Received 2 June 2016; Revised 30 August 2016; Accepted 21 November 2016; Published 3 January 2017

Academic Editor: Sharon Cresci

Copyright © 2017 Si-Chi Xu et al. This is an open access article distributed under the Creative Commons Attribution License, which permits unrestricted use, distribution, and reproduction in any medium, provided the original work is properly cited.

Abstract

Background. Peroxisome proliferator-activated receptor-α (PPAR-α) is closely associated with the development of cardiac hypertrophy.
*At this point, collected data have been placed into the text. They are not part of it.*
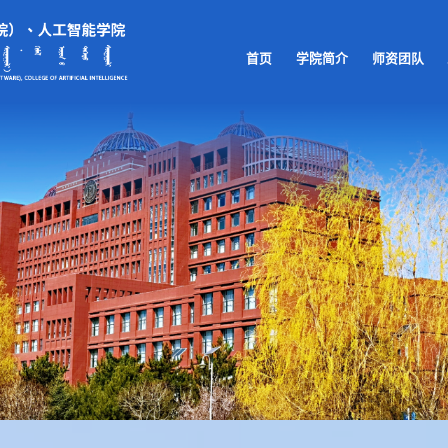
首页
学院简介
师资团队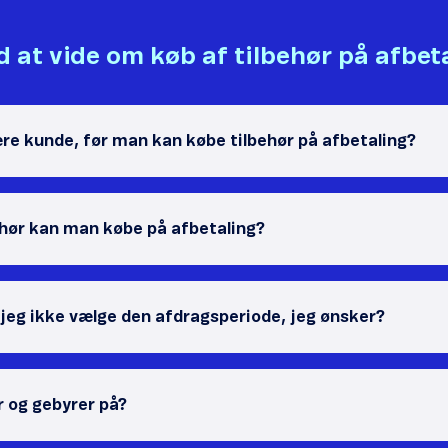
 at vide om køb af tilbehør på afbet
re kunde, før man kan købe tilbehør på afbetaling?
ehør kan man købe på afbetaling?
 jeg ikke vælge den afdragsperiode, jeg ønsker?
r og gebyrer på?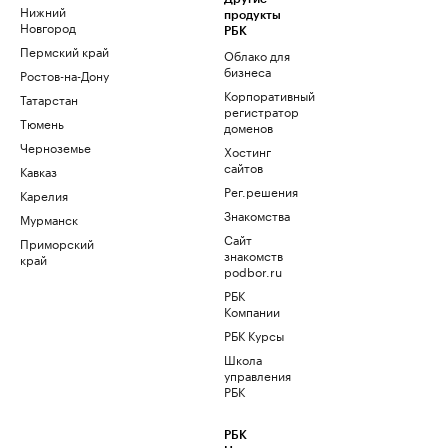
Нижний
продукты
Новгород
РБК
Пермский край
Облако для
бизнеса
Ростов-на-Дону
Корпоративный
Татарстан
регистратор
Тюмень
доменов
Черноземье
Хостинг
сайтов
Кавказ
Рег.решения
Карелия
Знакомства
Мурманск
Сайт
Приморский
знакомств
край
podbor.ru
РБК
Компании
РБК Курсы
Школа
управления
РБК
РБК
Previous studies have indicated that bezafibrate (BZA), a PPAR-α agonist, could attenuate insulin resistance and obesity. This study was designed to determine whether BZA could protect against pressure overload-induced cardiac hypertrophy. Methods. Mice were orally given BZA (100 mg/kg) for 7 weeks beginning 1 week after aortic banding (AB) surgery. Cardiac hypertrophy was assessed based on echocardiographic, histological, and molecular aspects. Moreover, neonatal rat ventricular cardiomyocytes (NRVMs) were used to investigate the effects of BZA on the cardiomyocyte hypertrophic response in vitro. Results. Our study demonstrated that BZA could alleviate cardiac hypertrophy and fibrosis in mice subjected to AB surgery. BZA treatment also reduced the phosphorylation of protein kinase B (AKT)/glycogen synthase kinase-3β (GSK3β) and mitogen-activated protein kinases (MAPKs). BZA suppressed phenylephrine- (PE-) induced hypertrophy of cardiomyocyte in vitro. The protective effects of BZA were abolished by the treatment of the PPAR-α antagonist in vitro. Conclusions. BZA could attenuate pressure overload-induced cardiac hypertrophy and fibrosis.